Face à l’impasse dans laquelle se trouve le Nord de notre pays, les Hommes de médias et même les plus fins analystes d’entre eux ne savent plus trop à quoi s’en tenir. Appel a été fait à un Expert en la matière en la personne de Soumeylou Boubèye Maïga, ancien Ministre de la Défense nationale et ancien patron des services de renseignements pour éclairer leur lanterne. C’était le samedi dernier.
La crise du Nord persiste depuis 2012. Mais l’on retiendra que depuis la visite de l’ex Premier Ministre Moussa Mara, elle a connu une autre tournure. Cette visite a fait perdre les maigres acquis dont disposait l’Etat dans cette partie du pays. Les quelques rares militaires et fonctionnaires qui y étaient ont été chassés à coup de feux.
Et, depuis, la violence est allée crescendo, les morts se multiplient, les attentats, les vols à mains armées, les actes de viol et de barbarisme sont devenus le quotidien des populations; bref, c’est devenu une terre sans loi. Les uns et les autres se rejettent la responsabilité de ce fiasco issu de cette visite du Chef du Gouvernement de l’époque. Même s’il finira par faire les frais de cette visite ratée, Soumeylou Boubèye Maïga, alors Ministre de la Défense nationale et faisant partie de la délégation de Moussa Mara avait refusé de se rendre à Kidal. Les prétextes qu’on lui prête pour ne pas y avoir allé sont nombreux. Il aurait avancé des «maux de dos», il aurait pris en considération les «mises en garde de la MINUSMA», etc. En tout cas, il n’a pas foulé le sol kidalois et n’a pas donc participé à livrer des commis de l’Etat à la barbarie des terroristes. Mais, au delà de tous ces prétextes qu’on lui prête, il faut reconnaitre qu’avec une expérience de plus de dix ans à la tête des services de renseignements, l’homme en sait des choses et a une certaine expérience dont ne disposait pas le jeune Moussa Mara. C’est de cette expérience qu’a voulu bénéficier les Hommes de médias en l’invitant à décrypter la difficile situation du Nord Mali. Journaliste de formation lui-même, c’est avec plaisir qu’il a accepté d’échanger avec ses «confrères» de la nouvelle génération surtout.

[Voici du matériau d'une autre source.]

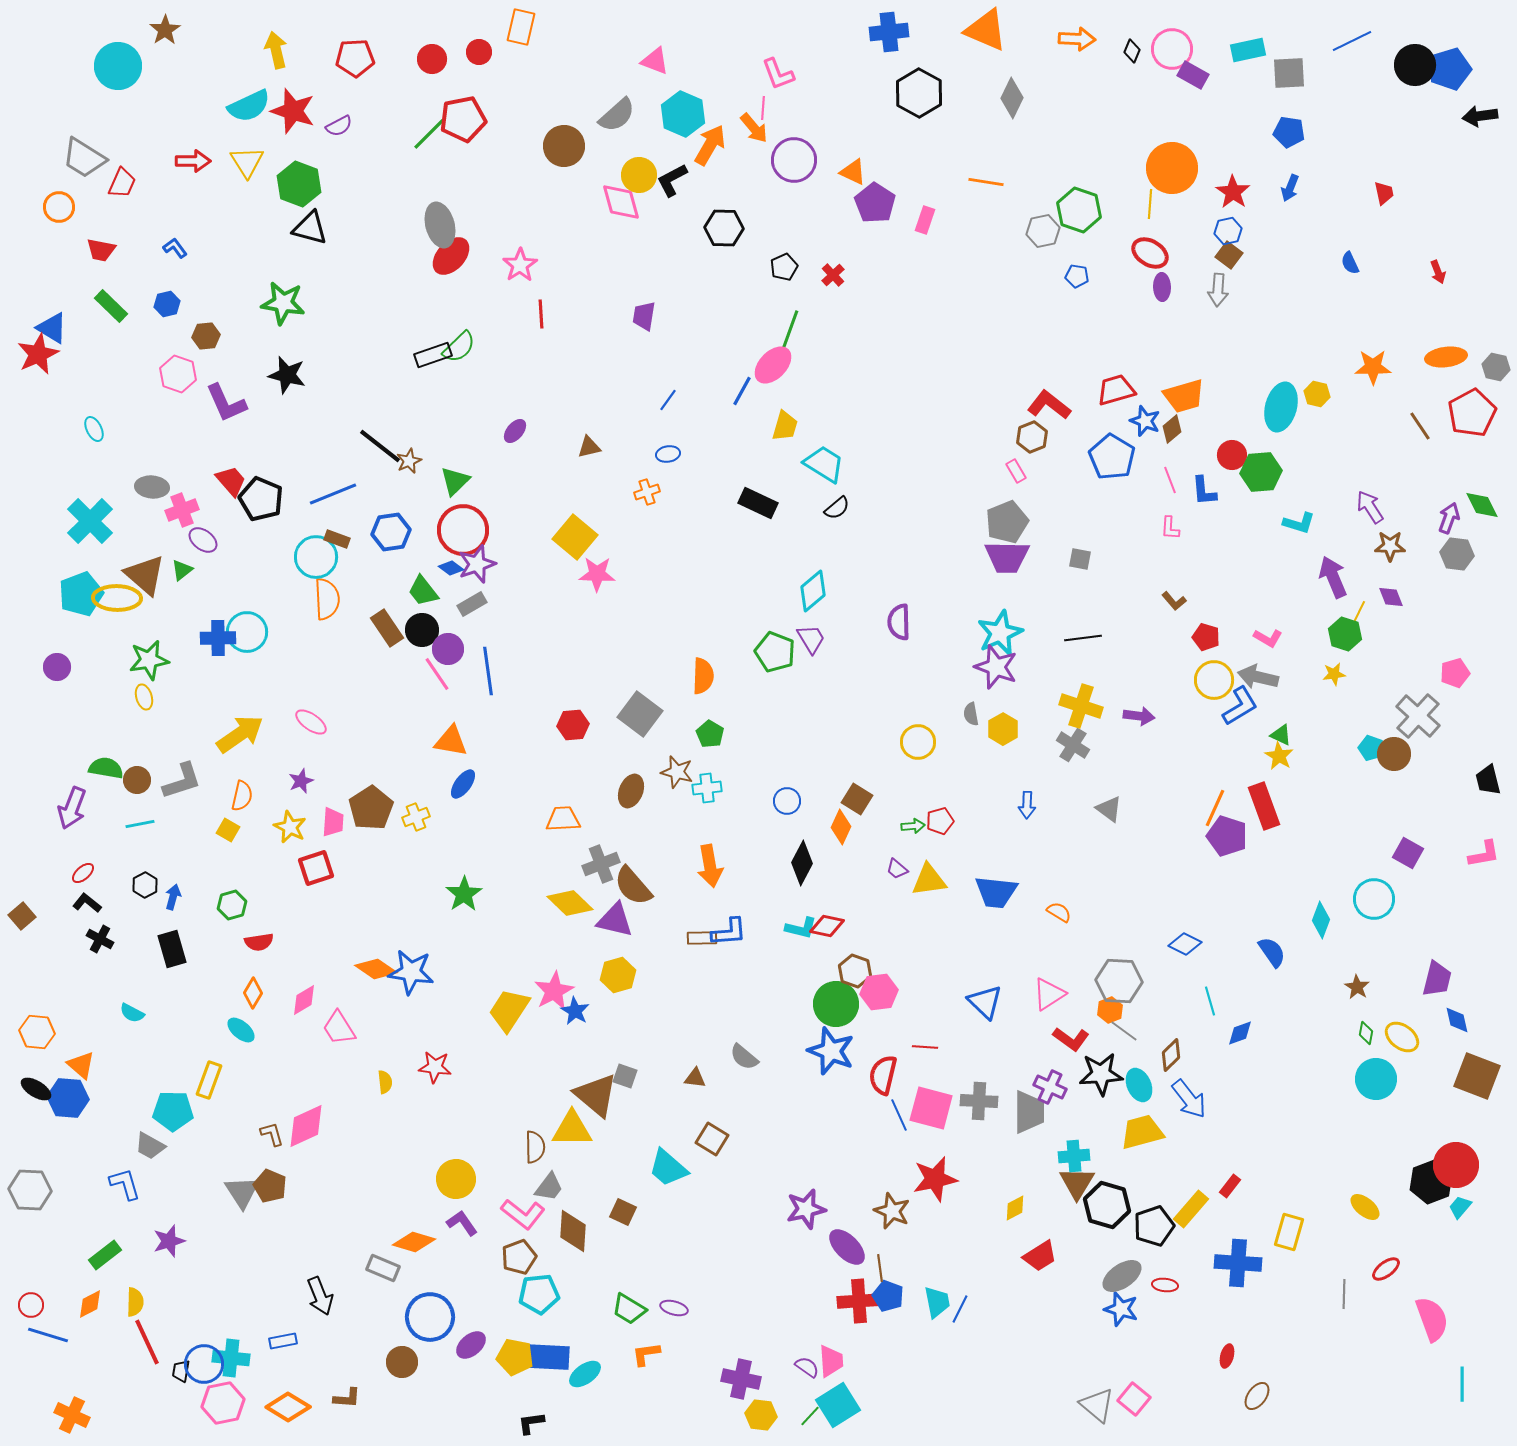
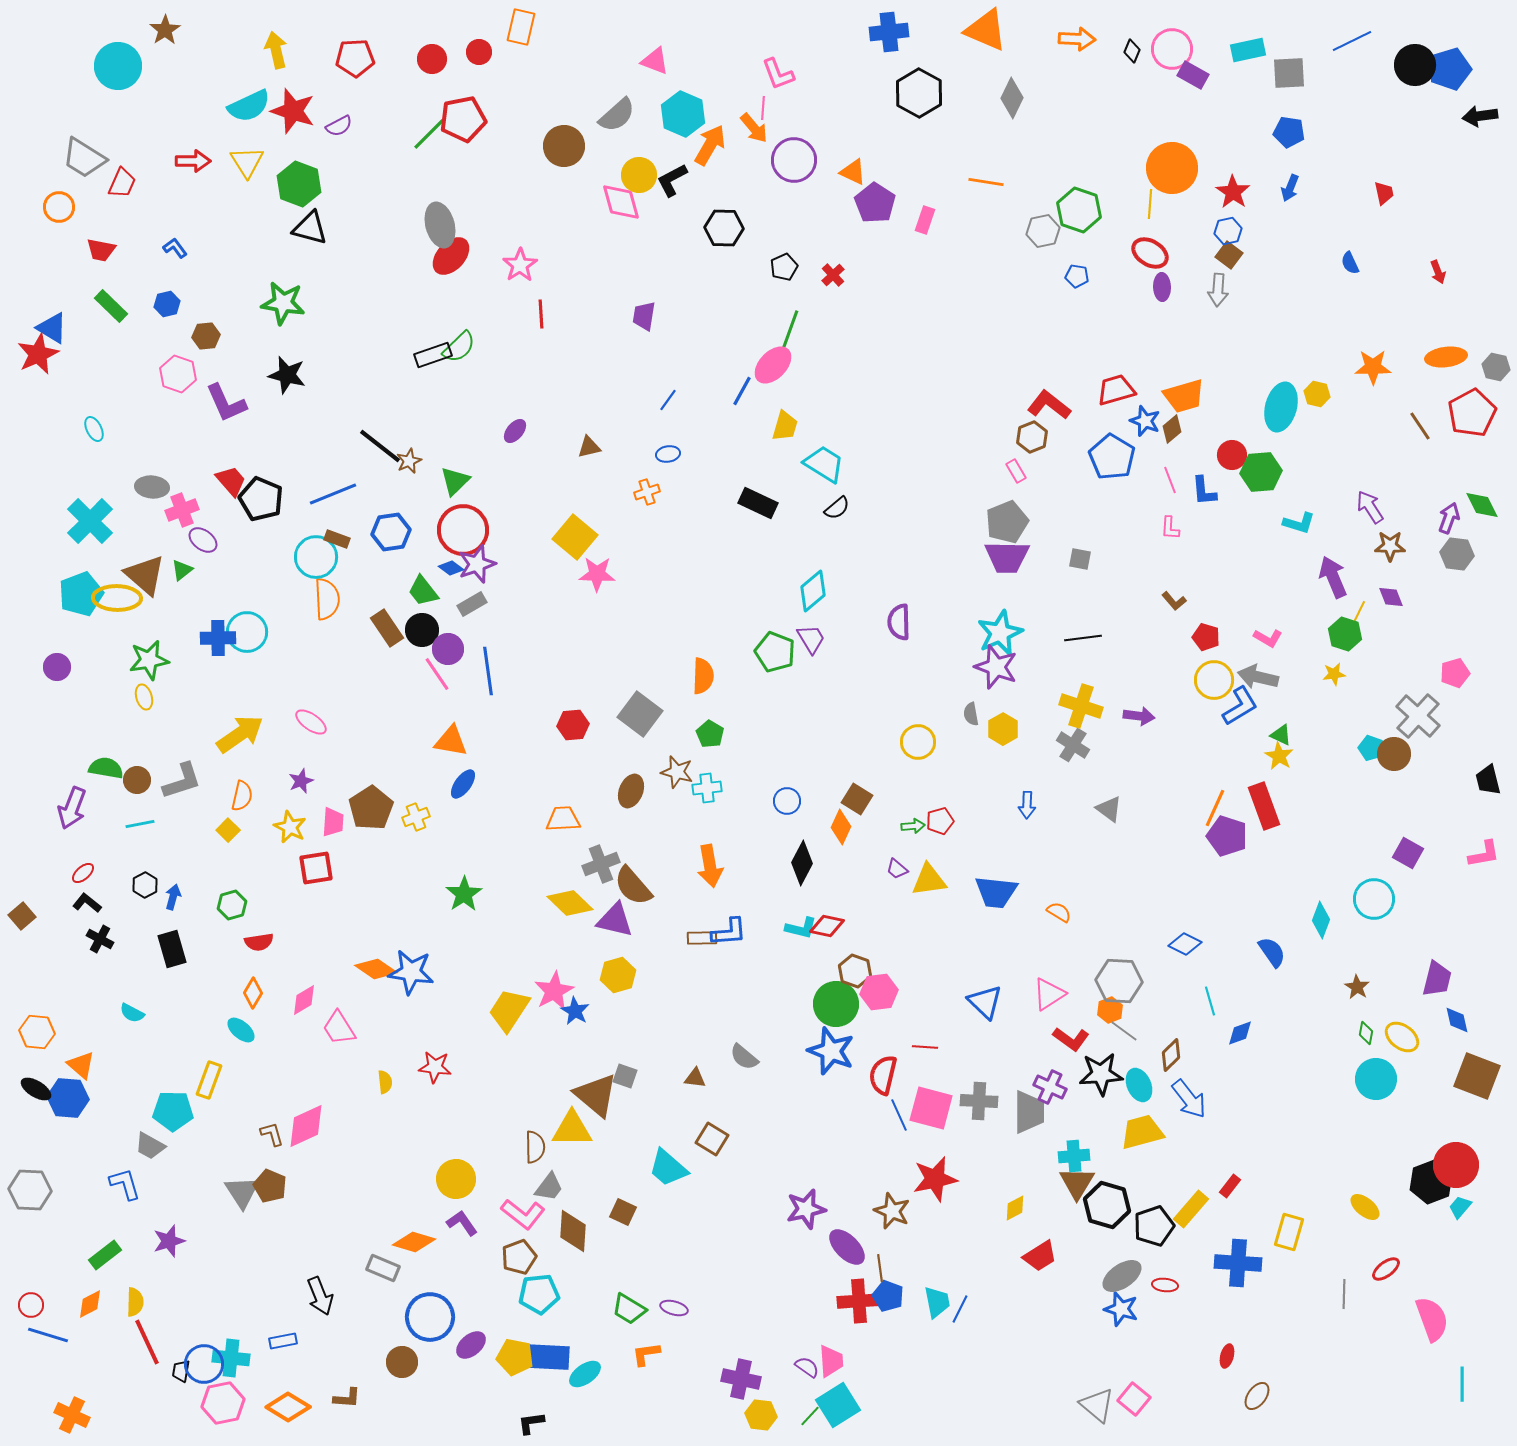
yellow square at (228, 830): rotated 15 degrees clockwise
red square at (316, 868): rotated 9 degrees clockwise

A l’aide d’une carte du pays, il étalera toute sa connaissance du Mali et plus particulièrement de sa partie septentrionale. Lui qui s’était arrêté aux portes de Kidal propose à l’Etat pour éviter les «altercations de leadership entre groupes armés» d’y exercer son contrôle sur cette partie en entrant à Kidal. Le plan de l’Etat n’est pas celui de Soumeylou. L’Etat a toujours réaffirmé sa volonté d’y retourner mais doucement, progressivement. Ce n’est pas la bonne option, selon l’Expert, il faut, dit-il, que l’Etat ait un «agenda» clair et précis sur un retour correcte à Kidal. Il n’est d’ailleurs pas d’accord avec le plan de sécurité. Le plan sous lequel il a conduit le Département de la défense et des anciens combattants est, selon lui, aujourd’hui obsolète. Il faut un nouveau plan qui , à ses dires, va conduire nos forces de défenses à l’offensive.

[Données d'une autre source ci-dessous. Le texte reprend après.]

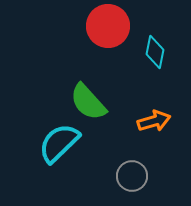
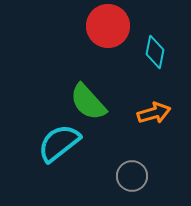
orange arrow: moved 8 px up
cyan semicircle: rotated 6 degrees clockwise
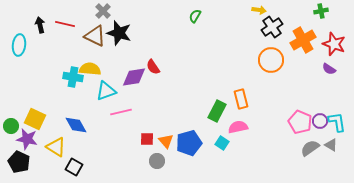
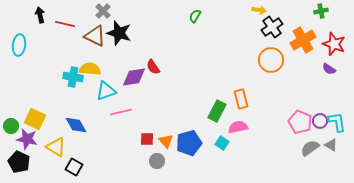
black arrow: moved 10 px up
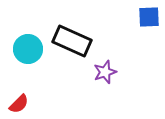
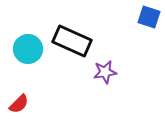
blue square: rotated 20 degrees clockwise
purple star: rotated 10 degrees clockwise
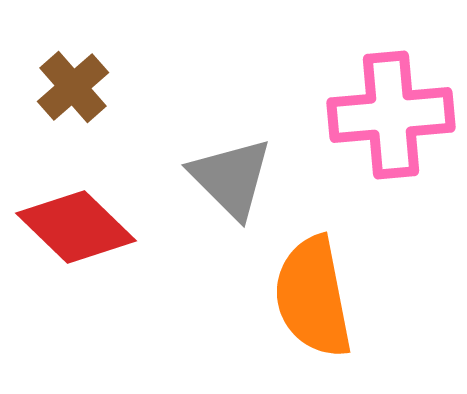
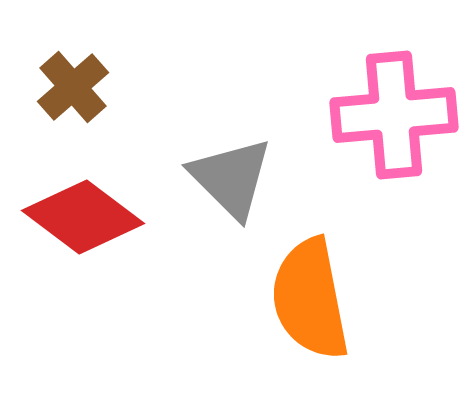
pink cross: moved 3 px right
red diamond: moved 7 px right, 10 px up; rotated 7 degrees counterclockwise
orange semicircle: moved 3 px left, 2 px down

La mission onusienne au Mali est l’une des plus meurtrières pour ne pas dire la plus meurtrière. L’ONU a perdu beaucoup d’hommes. Toutes choses qui font dire à Soumeylou Boubèye que «la MINUSMA et la force Barkhane ne sont plus dans une position d’engagement militaire».

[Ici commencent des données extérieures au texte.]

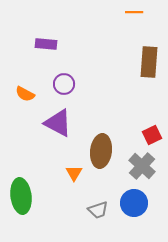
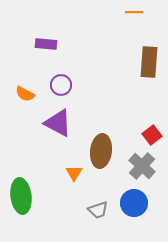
purple circle: moved 3 px left, 1 px down
red square: rotated 12 degrees counterclockwise
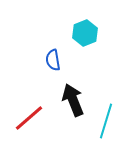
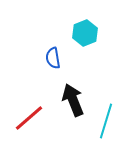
blue semicircle: moved 2 px up
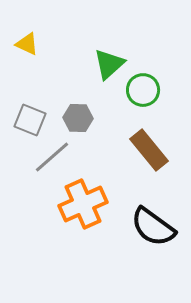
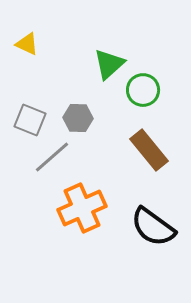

Si des personnalités politiques comme Tiébilé Dramé et des membres des groupes armés privilégient l’ouverture de négociations avec le Chef d’Ançar Dine, Iyad Ag Ghali, pour sortir de la crise, Soumeylou Boubèye Maïga n’est pas en phase avec ceux-ci. En entamant des négociations avec Iyad Ag Ghali, ce serait le «légitimer» ; or, lui ne voit pas l’intérêt pour le pays de légitimer des groupes «terroristes et djihadistes». Sa solution serait de mutualiser les efforts dans la sous-région pour venir à bout de cette crise. Une stratégie pour laquelle optait jadis ATT.